2) Yeast Protein complex sets
-----------------------------
Each Protein complex record has first line containing protein complex identifier, name, and number of proteins. This is followed by a list of SGD ids and corresponding mapped UniProt Ids for proteins in that complex. And the record ends with ####.

3) Yeast GOcc (Gene Ontology cellular component based) sets
-----------------------------------------------------------
Each GOcc set record has first line containing GO CC term on which the set is based, name, and number of proteins. This is followed by list of UniProt Ids of proteins in the GOcc set. And a GOcc record ends with ####.

4) Yeast Random protein sets
----------------------------
Each random record has first line containing random set identifier, name, and number of proteins. This is followed by list of UniProt Ids of proteins in the random set. And a random set record ends with ####.

Protein-Protein Interactions (PPIs)
-----------------------------------
Each line for yeast and human interaction files contains a pair of interacting proteins. For yeast the protein pairs are represented using SGD ids and for human using Entrez gene ids.

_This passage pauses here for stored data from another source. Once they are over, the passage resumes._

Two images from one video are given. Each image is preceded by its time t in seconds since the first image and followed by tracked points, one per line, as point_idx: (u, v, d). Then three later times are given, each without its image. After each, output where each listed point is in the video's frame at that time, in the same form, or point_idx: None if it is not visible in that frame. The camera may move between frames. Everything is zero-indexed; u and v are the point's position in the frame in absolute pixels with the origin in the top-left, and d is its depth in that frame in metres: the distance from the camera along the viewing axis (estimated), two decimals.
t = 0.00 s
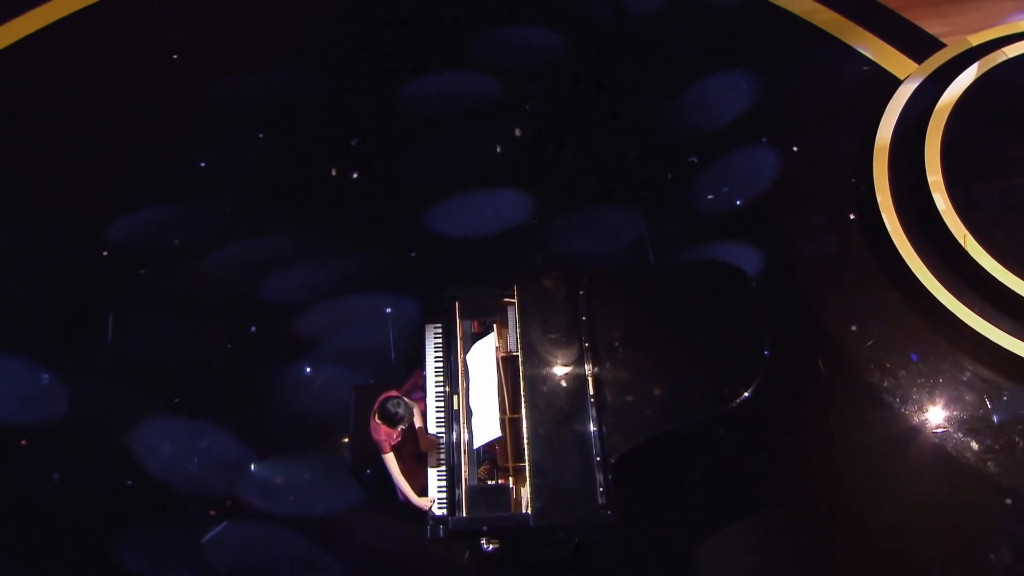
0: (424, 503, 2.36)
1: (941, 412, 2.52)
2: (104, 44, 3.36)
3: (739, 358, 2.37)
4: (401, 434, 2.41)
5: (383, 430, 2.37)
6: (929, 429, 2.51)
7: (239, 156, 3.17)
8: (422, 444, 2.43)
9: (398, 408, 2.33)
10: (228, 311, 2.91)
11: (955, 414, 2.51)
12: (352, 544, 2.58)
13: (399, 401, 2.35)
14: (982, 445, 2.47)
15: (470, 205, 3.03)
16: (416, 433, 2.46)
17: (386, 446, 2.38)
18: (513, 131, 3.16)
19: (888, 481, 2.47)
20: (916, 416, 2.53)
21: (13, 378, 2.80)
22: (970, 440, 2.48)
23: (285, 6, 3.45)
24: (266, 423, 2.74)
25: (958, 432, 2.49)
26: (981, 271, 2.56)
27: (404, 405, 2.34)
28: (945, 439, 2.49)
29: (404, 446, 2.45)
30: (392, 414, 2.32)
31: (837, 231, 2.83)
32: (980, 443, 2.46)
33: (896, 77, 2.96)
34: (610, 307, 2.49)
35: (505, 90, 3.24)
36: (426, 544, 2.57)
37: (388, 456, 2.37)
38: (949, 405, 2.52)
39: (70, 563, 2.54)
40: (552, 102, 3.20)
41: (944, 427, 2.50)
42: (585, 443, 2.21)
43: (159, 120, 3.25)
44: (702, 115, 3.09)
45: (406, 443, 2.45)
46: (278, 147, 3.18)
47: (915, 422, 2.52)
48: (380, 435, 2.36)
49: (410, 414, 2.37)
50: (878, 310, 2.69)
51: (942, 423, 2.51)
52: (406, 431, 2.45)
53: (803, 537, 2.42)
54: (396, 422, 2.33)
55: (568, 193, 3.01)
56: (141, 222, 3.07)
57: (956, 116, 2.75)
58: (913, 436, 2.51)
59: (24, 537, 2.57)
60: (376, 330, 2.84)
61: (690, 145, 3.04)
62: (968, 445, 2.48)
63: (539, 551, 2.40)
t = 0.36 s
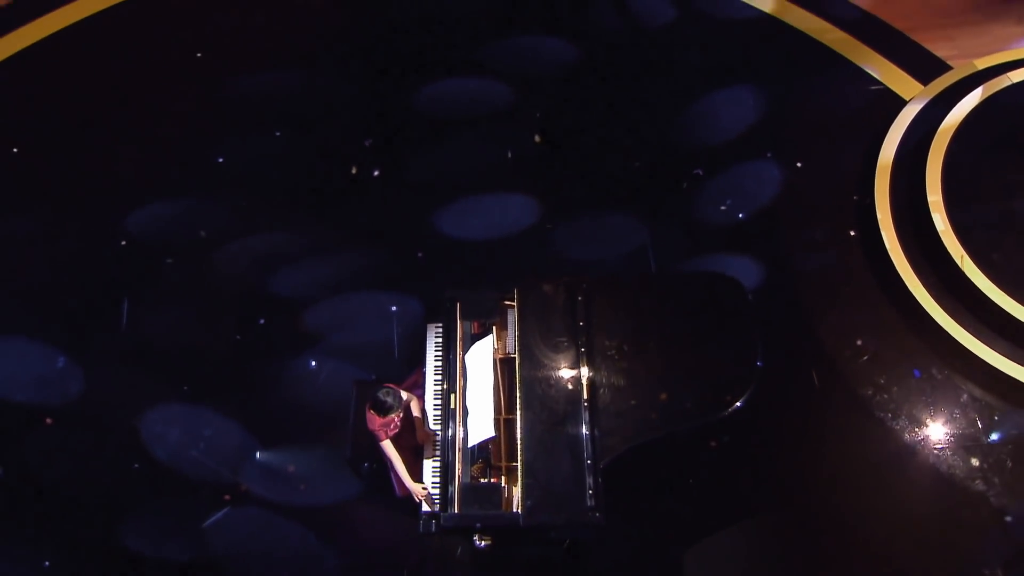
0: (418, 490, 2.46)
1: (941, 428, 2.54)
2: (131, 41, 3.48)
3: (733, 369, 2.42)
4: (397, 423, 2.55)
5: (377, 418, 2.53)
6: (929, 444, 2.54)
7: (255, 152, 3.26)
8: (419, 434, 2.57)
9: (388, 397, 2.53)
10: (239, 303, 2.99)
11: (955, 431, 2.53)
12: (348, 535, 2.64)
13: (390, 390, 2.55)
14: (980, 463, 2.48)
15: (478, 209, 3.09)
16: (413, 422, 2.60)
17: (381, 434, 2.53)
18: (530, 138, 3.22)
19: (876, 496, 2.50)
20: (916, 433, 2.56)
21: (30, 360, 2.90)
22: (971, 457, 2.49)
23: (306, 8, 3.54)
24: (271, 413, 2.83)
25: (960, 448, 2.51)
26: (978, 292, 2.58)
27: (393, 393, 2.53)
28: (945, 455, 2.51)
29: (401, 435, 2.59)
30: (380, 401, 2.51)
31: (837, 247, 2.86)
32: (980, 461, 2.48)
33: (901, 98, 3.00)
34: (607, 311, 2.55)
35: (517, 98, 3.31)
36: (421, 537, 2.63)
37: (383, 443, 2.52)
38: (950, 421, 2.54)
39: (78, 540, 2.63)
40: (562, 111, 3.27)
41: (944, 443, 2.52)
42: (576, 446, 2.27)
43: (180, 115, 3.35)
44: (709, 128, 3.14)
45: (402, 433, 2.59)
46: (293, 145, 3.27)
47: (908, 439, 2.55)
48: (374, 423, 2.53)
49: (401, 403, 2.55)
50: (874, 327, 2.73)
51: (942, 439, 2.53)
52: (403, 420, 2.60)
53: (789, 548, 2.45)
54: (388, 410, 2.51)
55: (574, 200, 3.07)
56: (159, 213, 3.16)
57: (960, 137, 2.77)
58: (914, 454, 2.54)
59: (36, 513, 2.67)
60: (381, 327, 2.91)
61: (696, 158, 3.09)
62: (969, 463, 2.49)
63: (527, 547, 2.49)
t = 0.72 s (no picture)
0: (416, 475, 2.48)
1: (940, 446, 2.57)
2: (156, 40, 3.59)
3: (724, 381, 2.47)
4: (394, 415, 2.59)
5: (373, 412, 2.57)
6: (927, 462, 2.56)
7: (271, 153, 3.36)
8: (416, 426, 2.58)
9: (382, 392, 2.56)
10: (249, 298, 3.09)
11: (956, 449, 2.56)
12: (344, 527, 2.72)
13: (382, 384, 2.59)
14: (979, 482, 2.51)
15: (484, 215, 3.16)
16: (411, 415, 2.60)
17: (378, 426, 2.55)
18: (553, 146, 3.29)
19: (863, 513, 2.53)
20: (917, 450, 2.58)
21: (46, 345, 3.01)
22: (971, 476, 2.52)
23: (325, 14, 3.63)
24: (274, 406, 2.90)
25: (961, 466, 2.54)
26: (970, 315, 2.61)
27: (386, 388, 2.56)
28: (945, 473, 2.54)
29: (399, 427, 2.59)
30: (373, 395, 2.55)
31: (834, 266, 2.91)
32: (979, 480, 2.51)
33: (904, 121, 3.04)
34: (604, 318, 2.61)
35: (526, 107, 3.39)
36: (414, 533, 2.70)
37: (377, 434, 2.54)
38: (949, 440, 2.57)
39: (85, 522, 2.73)
40: (570, 123, 3.34)
41: (944, 462, 2.55)
42: (568, 449, 2.34)
43: (200, 113, 3.45)
44: (714, 144, 3.19)
45: (400, 425, 2.60)
46: (308, 146, 3.37)
47: (898, 456, 2.59)
48: (370, 417, 2.56)
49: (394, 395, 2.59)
50: (868, 345, 2.77)
51: (941, 457, 2.56)
52: (398, 412, 2.61)
53: (774, 560, 2.49)
54: (382, 404, 2.55)
55: (578, 210, 3.13)
56: (175, 208, 3.27)
57: (959, 162, 2.81)
58: (919, 473, 2.55)
59: (47, 493, 2.77)
60: (385, 326, 3.00)
61: (699, 172, 3.15)
62: (968, 482, 2.52)
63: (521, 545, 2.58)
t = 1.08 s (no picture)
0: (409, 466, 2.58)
1: (938, 464, 2.60)
2: (180, 43, 3.72)
3: (716, 392, 2.52)
4: (388, 408, 2.69)
5: (368, 409, 2.66)
6: (925, 479, 2.59)
7: (285, 155, 3.45)
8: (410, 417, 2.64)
9: (375, 388, 2.62)
10: (258, 295, 3.17)
11: (952, 467, 2.58)
12: (339, 520, 2.78)
13: (373, 381, 2.64)
14: (972, 499, 2.54)
15: (489, 222, 3.24)
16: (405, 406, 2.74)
17: (375, 421, 2.67)
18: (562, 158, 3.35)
19: (850, 528, 2.56)
20: (914, 468, 2.61)
21: (60, 334, 3.11)
22: (965, 494, 2.55)
23: (343, 23, 3.75)
24: (277, 401, 2.98)
25: (956, 485, 2.56)
26: (962, 336, 2.65)
27: (376, 384, 2.61)
28: (943, 490, 2.56)
29: (394, 421, 2.71)
30: (367, 393, 2.61)
31: (831, 283, 2.95)
32: (971, 498, 2.54)
33: (904, 143, 3.07)
34: (600, 327, 2.68)
35: (535, 119, 3.46)
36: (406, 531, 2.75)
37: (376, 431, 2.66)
38: (947, 457, 2.60)
39: (90, 506, 2.81)
40: (576, 135, 3.40)
41: (941, 480, 2.58)
42: (559, 454, 2.39)
43: (218, 115, 3.56)
44: (716, 161, 3.25)
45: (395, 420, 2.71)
46: (320, 150, 3.46)
47: (886, 472, 2.62)
48: (366, 413, 2.66)
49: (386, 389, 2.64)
50: (860, 363, 2.81)
51: (938, 475, 2.58)
52: (393, 404, 2.73)
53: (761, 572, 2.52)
54: (377, 400, 2.62)
55: (582, 220, 3.20)
56: (190, 205, 3.37)
57: (957, 185, 2.85)
58: (912, 489, 2.59)
59: (56, 477, 2.86)
60: (388, 327, 3.06)
61: (701, 187, 3.21)
62: (961, 499, 2.54)
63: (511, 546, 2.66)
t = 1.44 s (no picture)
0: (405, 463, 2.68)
1: (935, 481, 2.62)
2: (201, 48, 3.84)
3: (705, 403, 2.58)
4: (384, 402, 2.82)
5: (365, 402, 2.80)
6: (922, 497, 2.61)
7: (298, 158, 3.55)
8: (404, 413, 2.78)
9: (371, 381, 2.76)
10: (266, 293, 3.26)
11: (949, 484, 2.61)
12: (337, 515, 2.86)
13: (371, 375, 2.79)
14: (957, 519, 2.56)
15: (492, 229, 3.31)
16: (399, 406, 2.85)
17: (372, 415, 2.79)
18: (575, 168, 3.42)
19: (836, 542, 2.60)
20: (911, 484, 2.64)
21: (75, 324, 3.21)
22: (952, 514, 2.57)
23: (359, 32, 3.84)
24: (281, 397, 3.06)
25: (948, 503, 2.59)
26: (954, 356, 2.69)
27: (374, 376, 2.76)
28: (938, 507, 2.58)
29: (389, 414, 2.83)
30: (364, 385, 2.75)
31: (826, 300, 3.00)
32: (958, 517, 2.56)
33: (904, 164, 3.11)
34: (594, 335, 2.73)
35: (541, 130, 3.54)
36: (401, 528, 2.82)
37: (373, 424, 2.77)
38: (944, 475, 2.63)
39: (96, 493, 2.90)
40: (581, 147, 3.47)
41: (937, 497, 2.60)
42: (550, 458, 2.47)
43: (234, 118, 3.67)
44: (718, 176, 3.31)
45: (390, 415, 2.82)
46: (331, 154, 3.55)
47: (873, 487, 2.66)
48: (363, 407, 2.80)
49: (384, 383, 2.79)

We provide the actual interaction, true negative interactions used for ROC curve and background random interactions


Resultsets
----------
Coherence computation results using various techniques on above datasets
1) CAS_coherence
----------------
The file contains set identifier, set name, number of protein in the set, CAS_coherence score, p-value each separated by '|'.

2) PAS_coherence
----------------
The file contains set identifier, set name, number of protein in the set, PAS_coherence score, p-value each separated by '|'.

3) funsim_coherence
-------------------
The file contains set identifier, set name, number of protein in the set, funsim_coherence score, BP_coherence score, MF_coherence score, CC_coherence score, p-value for funsim_coherence score each separated by '|'.

4) Chagoyen_coherence
---------------------
The file contains set identifier, set name, number of protein in the set, number of annotated proteins considered, Chagoyen_coherence score, p-value each separated by '|'.

5) Pandey_coherence
-------------------
The file contains set identifier, set name, number of protein in the set, number of annotated proteins considered, Pandey_coherence score, p-value each separated by '|'.

Interacting pair similarity results using various techniques
Each file is based on the name of technique used for computing protein pairwise similarity. It contains the pairs of proteins and the corresponding similarity score.